Got up obscenely early again today. Don't know why, I just woke up. Worked around the house and then spent the afternoon burning gas around north Memphis trying to get someone to fucking hire me, already. No dice so far. At this point it's moved past irritation to the point of surrealism. I've had around a dozen jobs in my life, so it's not like I don't know how to get one. Maybe the job market is just that bad in Memphis now, maybe it's businesses scared off by my over-qualification, maybe it's my brand of shampoo, I honestly have no idea. I can learn to do any job in a day, I'm experienced, (semi) mature, and I'm willing to work any hours for any pay, because I just need the goddamned cash. But I can't get hired. What the fuck is going on?

Whatever. Here's some trivial nonsense. My new favorite basketball site is Basketbawful, because those guys ignore the mainstream media story lines and aim squarely at the balls. Metaphorically. Because groin-shots are funny (have you even seen America's Funniest Home Videos?). Because I'm a homer, 3 Shades of Blue is now in the 2-slot, ahead of TrueHoop. The ESPN and SI NBA pages have dropped completely off my radar (and RSS subscriptions).

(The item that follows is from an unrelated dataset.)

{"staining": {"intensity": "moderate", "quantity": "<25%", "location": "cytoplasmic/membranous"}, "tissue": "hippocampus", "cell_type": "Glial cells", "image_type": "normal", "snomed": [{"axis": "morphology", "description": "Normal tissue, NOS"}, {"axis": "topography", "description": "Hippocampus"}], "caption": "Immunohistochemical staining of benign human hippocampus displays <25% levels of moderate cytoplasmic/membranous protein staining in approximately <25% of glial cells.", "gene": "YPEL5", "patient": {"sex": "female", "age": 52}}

Just ran out to get milk and smokes (two great tastes that taste great together). Where was I? Oh, right. Rambling. Here's something funny:



See? Robert Downey Jr. is the funniest comedic actor this side of Tina Fey. I'm looking forward to Tropic Thunder, if only because it points out, completely obliquely, how badly named Island Thunder was, the second expansion to the original Ghost Recon. It was super kick-ass (and really, really hard), but "Island Thunder"? Really?

I'll end with the news that my one and only Jenny has carved out her own spot here on Blogger after getting fed up with technical problems with LiveJournal's editor. You should read it, and by "you" I mean "Jenny" because you're probably the only one reading this, baby. Love you!